De hecho, Lula parece ir por detrás de Jair Bolsonaro en intención de voto por primera vez en la encuesta de AtlasIntel, un signo de debilidad teniendo en cuenta que su némesis lideró un gobierno impopular y tiene prohibido presentarse el año que viene.
Además, el tema de la inseguridad y la delincuencia encabeza sistemáticamente las preocupaciones del país. A medida que los brasileños disfrutan de mayores ingresos, los delincuentes son vistos cada vez más como una amenaza para los demás trabajadores, no solo para los ricos, algo que choca con el enfoque más tolerante que ha sido la posición histórica de la izquierda, afirma el economista Pedro Fernando Nery.
“El gobierno no tiene respuesta a la cuestión y el discurso de la izquierda brasileña dista mucho de la opinión de la población, que apoya el encarcelamiento y la prolongación de las penas”, me dijo.

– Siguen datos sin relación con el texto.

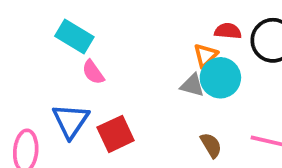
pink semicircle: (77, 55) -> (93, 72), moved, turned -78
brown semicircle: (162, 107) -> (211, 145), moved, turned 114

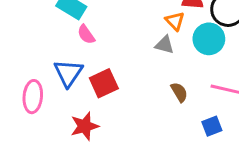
orange triangle: (205, 55) -> (175, 21), turned -30
cyan circle: (220, 78) -> (209, 39), moved

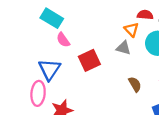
red square: (104, 83) -> (89, 60), moved
pink ellipse: (33, 97) -> (38, 93), moved

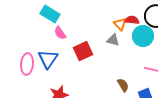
red semicircle: (145, 15) -> (132, 20), moved
brown semicircle: (135, 84) -> (123, 85), moved
pink ellipse: (38, 93) -> (27, 64), moved

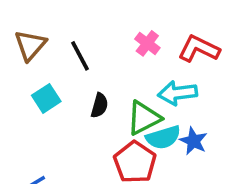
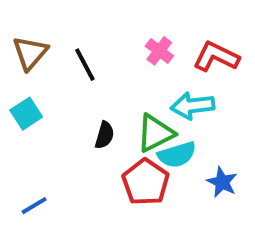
cyan square: (46, 98) -> (26, 114), moved
black semicircle: (99, 105) -> (105, 135), moved
blue star: (193, 141) -> (222, 182), moved

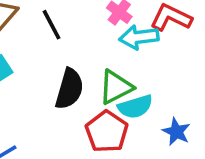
cyan arrow: (193, 106) -> (139, 37), moved
black semicircle: (105, 135) -> (69, 89), size x1.6

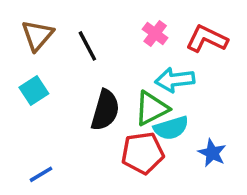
cyan arrow: (139, 37) -> (175, 80), moved
red pentagon: (107, 132) -> (143, 153), turned 30

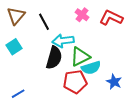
cyan arrow: (175, 80) -> (63, 41), moved

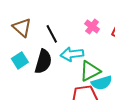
brown triangle: (16, 16) -> (22, 28), turned -30
black semicircle: (54, 58) -> (43, 62), moved

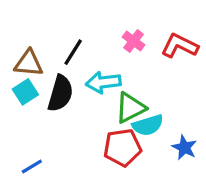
brown triangle: (22, 28) -> (29, 63), moved, turned -36
black line: (52, 34) -> (73, 52), turned 60

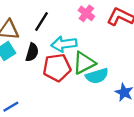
black semicircle: (60, 93) -> (32, 52), size x0.7
red pentagon: (122, 147) -> (57, 68), moved

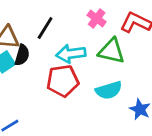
black semicircle: (32, 52) -> (22, 55), moved
green triangle: (84, 63) -> (111, 51), moved, turned 40

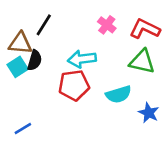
black line: (45, 28) -> (44, 25), moved
green triangle: (111, 51) -> (142, 62), moved

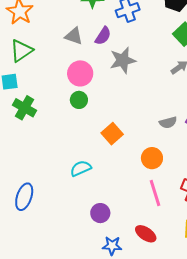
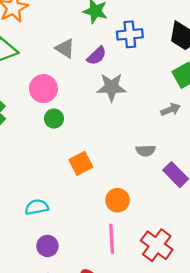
pink circle: (80, 73) -> (43, 89), moved
gray semicircle: (168, 122) -> (146, 151), moved
cyan semicircle: (81, 168) -> (37, 207), moved

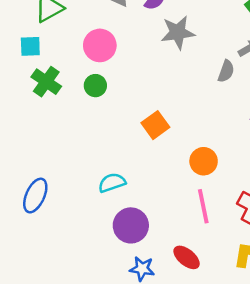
green circle: (54, 119) -> (95, 86), moved
gray semicircle: (146, 151) -> (226, 71), moved, turned -60
purple circle: (47, 246) -> (131, 225), size x1.4

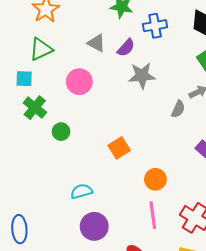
green circle: (95, 86) -> (61, 132), moved
blue ellipse: (35, 196) -> (19, 229), moved, turned -32

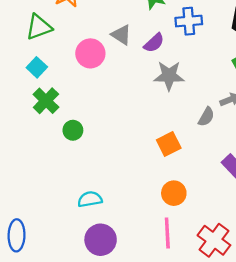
green triangle: (41, 49) -> (39, 27), moved
cyan square: (24, 79) -> (37, 67), turned 36
pink circle: (79, 82) -> (90, 53), moved
orange square: (119, 148) -> (169, 144), moved

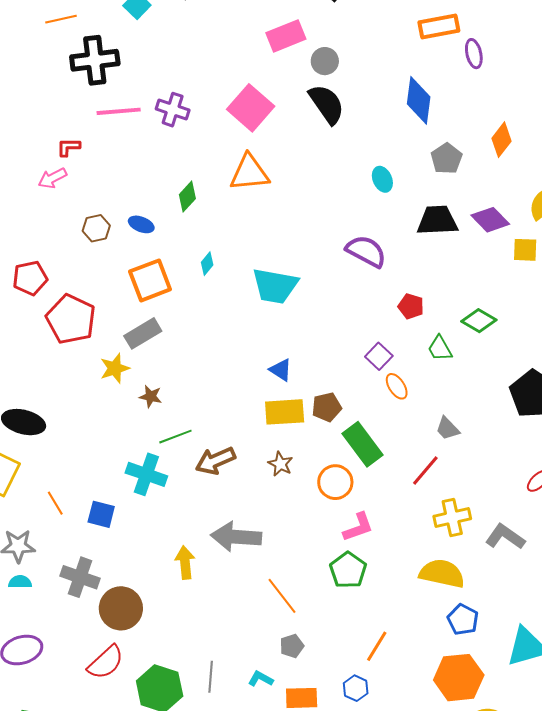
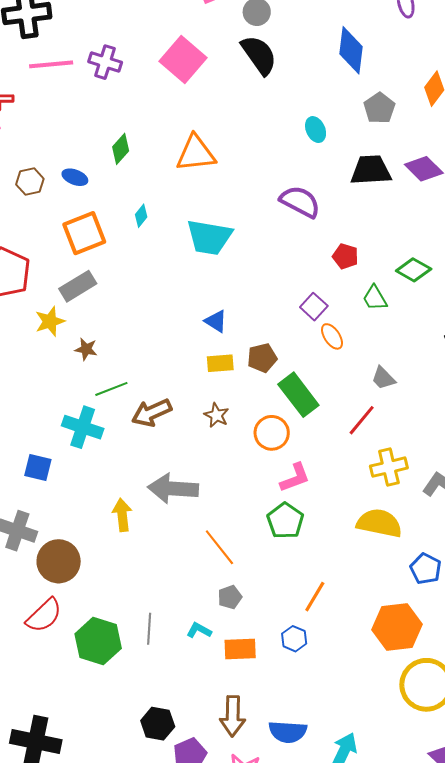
orange triangle: (249, 173) -> (196, 153), moved
yellow rectangle: (285, 412) -> (220, 363), size x0.7
blue pentagon: (463, 620) -> (426, 569), moved

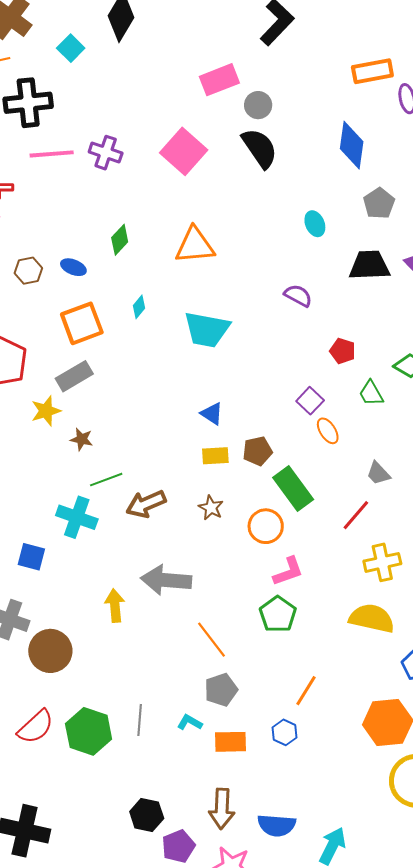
purple semicircle: (300, 202) -> (298, 296), size x0.7
gray pentagon: (230, 597) -> (221, 690), size x1.4
red semicircle: (44, 615) -> (36, 727), moved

Frente a todo esto, Lula ha demostrado ser menos paciente y más obstinado, quizás una consecuencia inevitable de pasar 580 días en la cárcel. La decisión de recurrir a la presidenta del PT, Gleisi Hoffmann, firme defensora del dictador venezolano Nicolás Maduro, para el papel de enlace estratégico con el Congreso demuestra que valora más la lealtad y el espíritu de lucha que la negociación o la tecnocracia. Lula parece convencido de que los problemas de su gobierno se derivan de una comunicación defectuosa y de la falta de espíritu combativo, pero solo se engaña a sí mismo: Remar más fuerte no sirve de nada si el barco va en la dirección equivocada, como dice el refrán.
Es cierto que los 19 meses que quedan hasta la votación son años luz en términos brasileños, sobre todo para un hombre que protagonizó una de las mayores remontadas políticas de la historia. Es probable que Lula redoble sus programas emblemáticos, como la reducción de la jornada laboral y la exención del impuesto sobre la renta para los brasileños con rentas más bajas. Puede que se vuelva aún más radical, tirando por tierra la responsabilidad fiscal, impulsando políticas menos ortodoxas e intensificando sus enfrentamientos con Faria Lima, el centro financiero de Brasil.
Pero lo cierto es que es vulnerable a un electorado que ha cambiado más deprisa que sus ideas. Y eso nunca es una buena señal, ni siquiera para un incombustible indomable.